SAMH Comment: Fair Start Scotland

29th March 2018

Following Tuesday’s (27th) debate in the Scottish Parliament about the Fair Start Scotland initiative, SAMH confirms that, with regret, we have chosen not to proceed with the Fair Start contract in the West.

We believe employment is an equalities issue for people with mental health problems; mental ill health accounts for the biggest group of people unable to work due to sickness.

That’s why we are committed to delivering the most effective programmes to help people with mental health problems back into work. SAMH campaigned for Fair Start Scotland to include a guarantee that the Individual Placement and Support (IPS)* model, which has the best evidence base for supporting people with mental health issues into employment, would be available under Fair Start Scotland. 

We were delighted when the Scottish Government accepted our recommendation and required companies contracted to deliver Fair Start Scotland to provide IPS in their area. People with mental health problems have been poorly served by previous UK Government employment programmes and we had high hopes that the approach in Scotland would be far better. 

SAMH and partners in the West entered into negotiations in good faith; however, it was not possible to deliver IPS under the existing Fair Start Scotland funding model. 

Billy Watson, Chief Executive for SAMH said:

“We are not prepared to compromise the quality of our employment provision, so regrettably we have chosen not to proceed with the contract. 

“We cannot see how it is possible for any organisation to deliver IPS properly within the funding structure that exists for Fair Start Scotland.

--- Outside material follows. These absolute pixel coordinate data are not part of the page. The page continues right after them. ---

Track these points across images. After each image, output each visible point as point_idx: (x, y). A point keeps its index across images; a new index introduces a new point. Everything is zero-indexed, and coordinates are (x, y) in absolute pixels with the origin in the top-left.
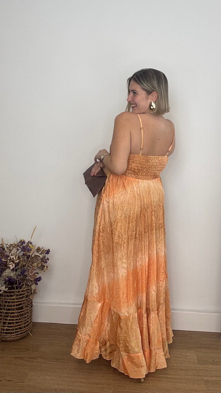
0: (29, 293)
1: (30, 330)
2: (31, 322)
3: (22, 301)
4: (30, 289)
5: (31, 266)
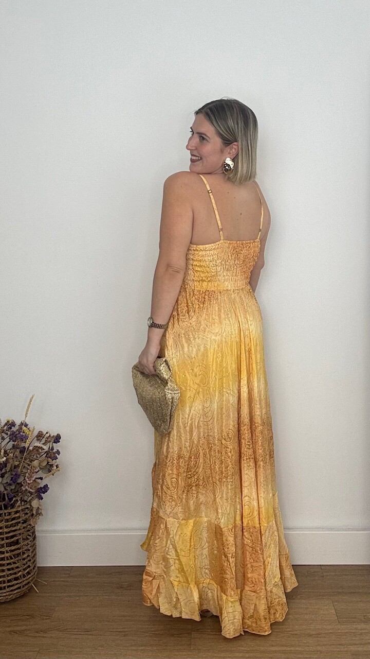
1: (34, 580)
2: (35, 567)
3: (17, 530)
4: (29, 507)
5: (28, 467)
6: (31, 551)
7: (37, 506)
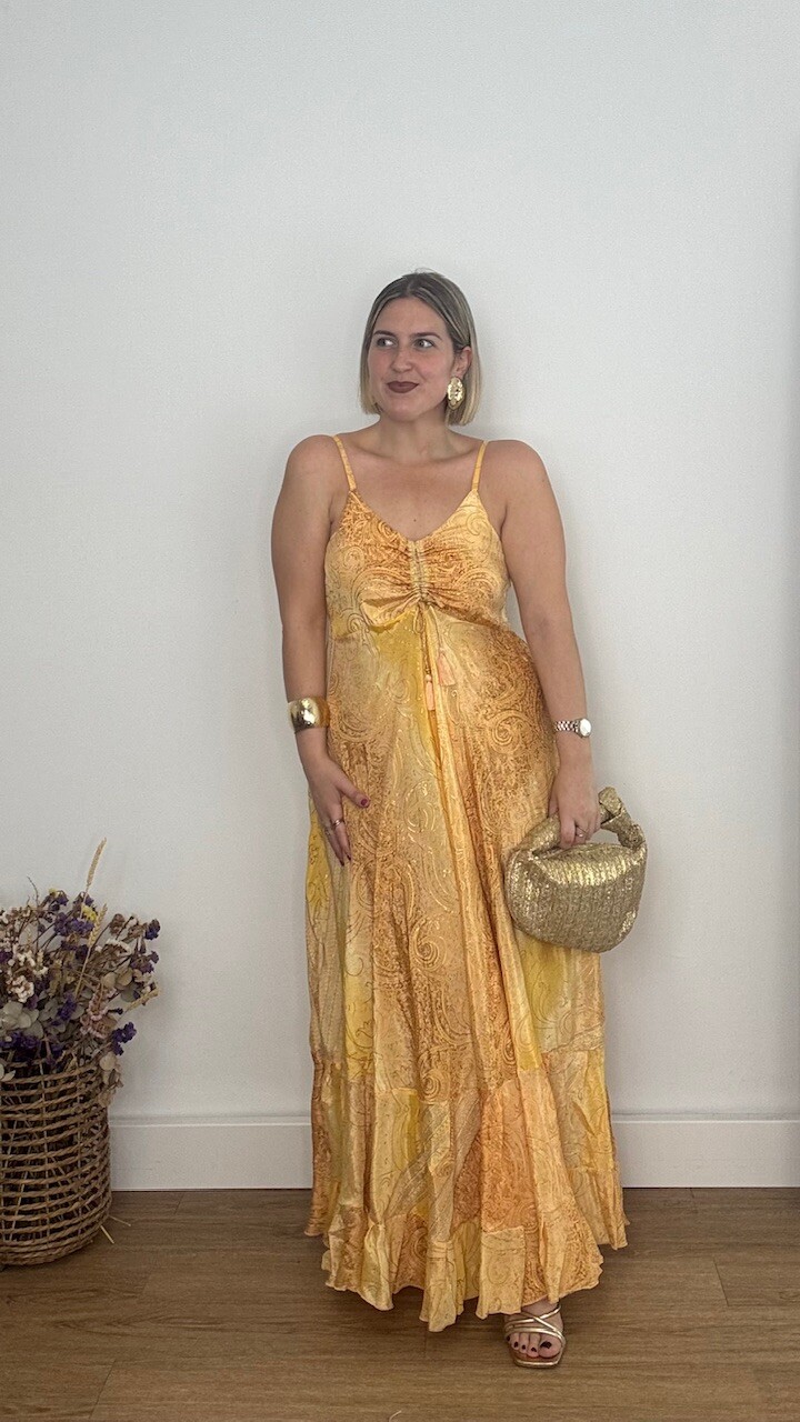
0: (95, 1085)
1: (105, 1218)
3: (69, 1116)
4: (95, 1069)
5: (94, 988)
6: (99, 1158)
7: (111, 1068)
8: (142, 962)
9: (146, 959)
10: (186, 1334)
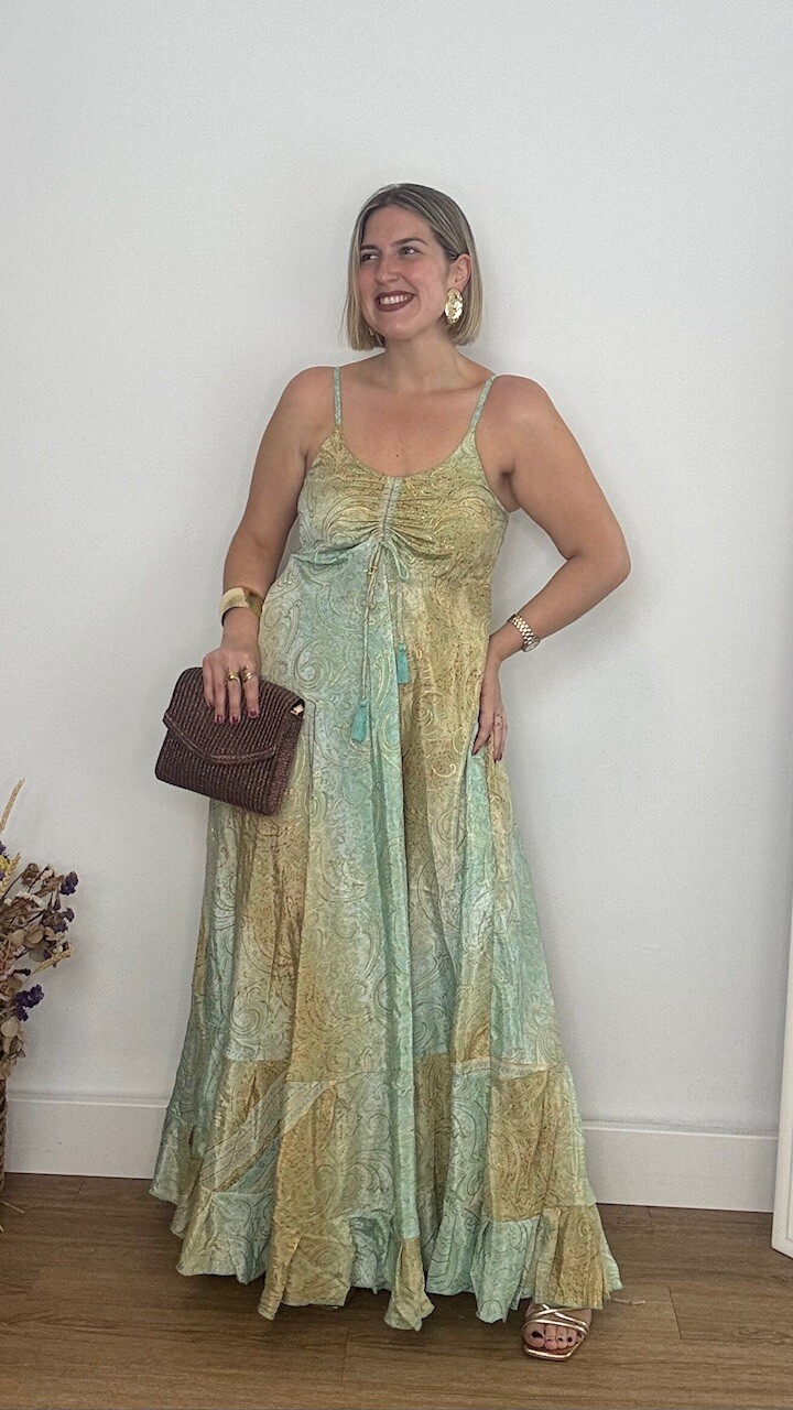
7: (13, 1035)
8: (56, 919)
9: (60, 917)
10: (78, 1336)
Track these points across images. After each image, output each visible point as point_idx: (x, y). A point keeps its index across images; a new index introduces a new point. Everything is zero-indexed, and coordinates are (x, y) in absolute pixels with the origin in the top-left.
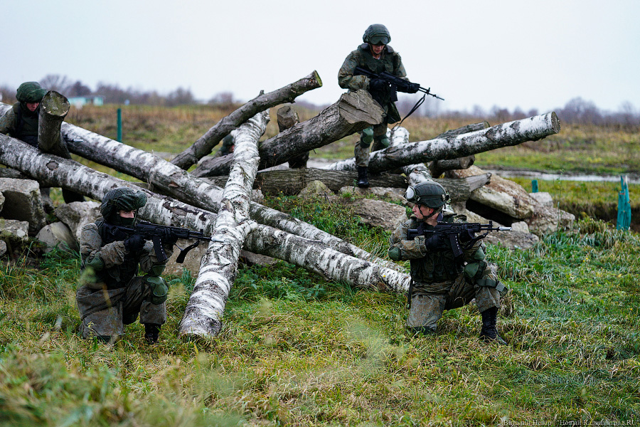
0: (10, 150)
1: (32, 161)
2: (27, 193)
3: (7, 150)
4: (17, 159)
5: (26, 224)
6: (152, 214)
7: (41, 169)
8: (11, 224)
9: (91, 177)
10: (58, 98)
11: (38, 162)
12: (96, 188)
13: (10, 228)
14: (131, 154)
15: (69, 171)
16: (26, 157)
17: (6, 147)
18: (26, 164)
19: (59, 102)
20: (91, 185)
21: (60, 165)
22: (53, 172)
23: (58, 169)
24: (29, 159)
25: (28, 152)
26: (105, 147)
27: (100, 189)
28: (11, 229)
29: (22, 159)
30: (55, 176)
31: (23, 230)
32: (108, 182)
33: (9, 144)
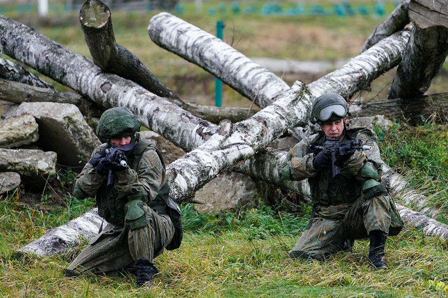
0: (72, 70)
1: (89, 82)
2: (60, 118)
3: (69, 69)
4: (77, 81)
5: (52, 155)
6: (187, 143)
7: (96, 92)
8: (31, 155)
9: (139, 100)
10: (98, 7)
11: (94, 83)
12: (142, 112)
13: (30, 159)
14: (249, 73)
15: (120, 94)
16: (84, 78)
17: (68, 66)
18: (85, 87)
19: (99, 11)
20: (137, 109)
21: (114, 86)
22: (106, 95)
23: (110, 91)
24: (87, 80)
25: (88, 72)
26: (232, 65)
27: (144, 114)
28: (30, 161)
29: (81, 80)
30: (108, 99)
31: (46, 161)
32: (152, 105)
33: (72, 63)
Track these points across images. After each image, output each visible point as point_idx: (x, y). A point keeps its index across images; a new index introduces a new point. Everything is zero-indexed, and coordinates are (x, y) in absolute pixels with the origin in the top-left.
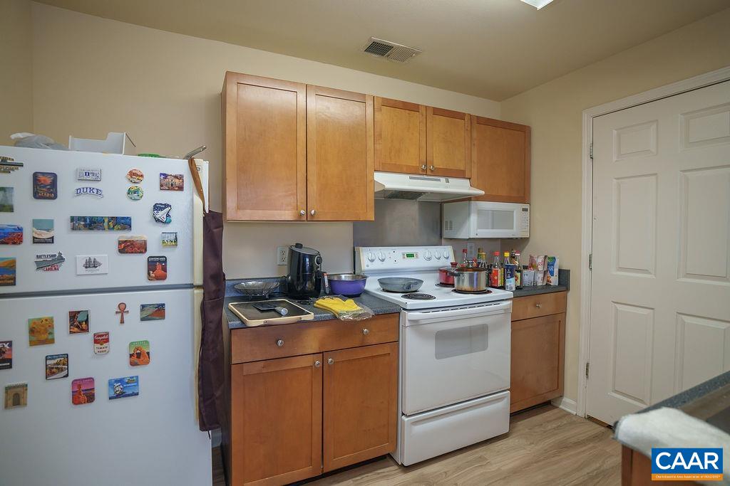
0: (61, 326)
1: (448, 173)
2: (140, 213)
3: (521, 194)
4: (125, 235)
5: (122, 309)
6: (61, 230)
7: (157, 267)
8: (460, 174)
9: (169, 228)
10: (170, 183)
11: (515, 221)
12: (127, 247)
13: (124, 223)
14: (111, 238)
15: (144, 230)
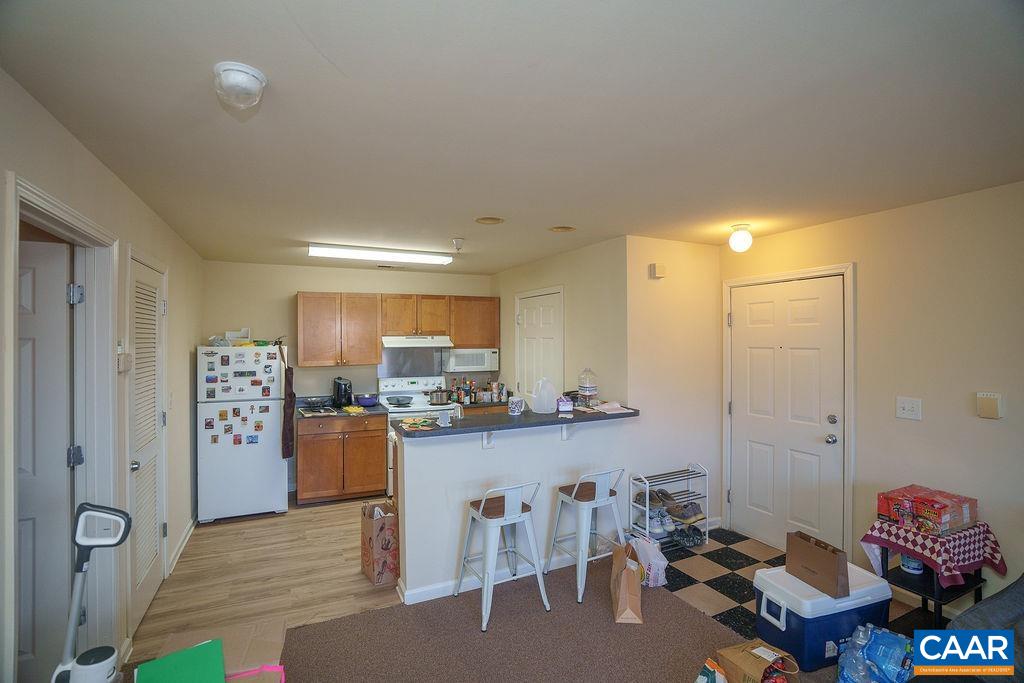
0: (230, 414)
1: (433, 333)
2: (259, 369)
3: (493, 341)
4: (253, 378)
5: (252, 408)
6: (230, 377)
7: (266, 391)
8: (442, 333)
9: (270, 375)
10: (271, 357)
11: (486, 360)
12: (255, 383)
13: (253, 374)
14: (249, 379)
15: (261, 376)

“We hope we are wrong and we look to Scottish Government to demonstrate that true IPS will be available to people with mental health problems in the new system.”

*Individual Placement and Support (IPS) places people into employment first, then supports and trains the employee as well as providing support to the employer. It has been repeatedly shown to be an effective intervention across a variety of settings and economic conditions and is more than twice as likely to lead to competitive employment for people with mental health problems when compared with traditional vocational rehabilitation. SAMH research of IPS clients demonstrated the additional benefits of a reduced need for psychiatric and CPN appointments, greater social inclusion and financial autonomy.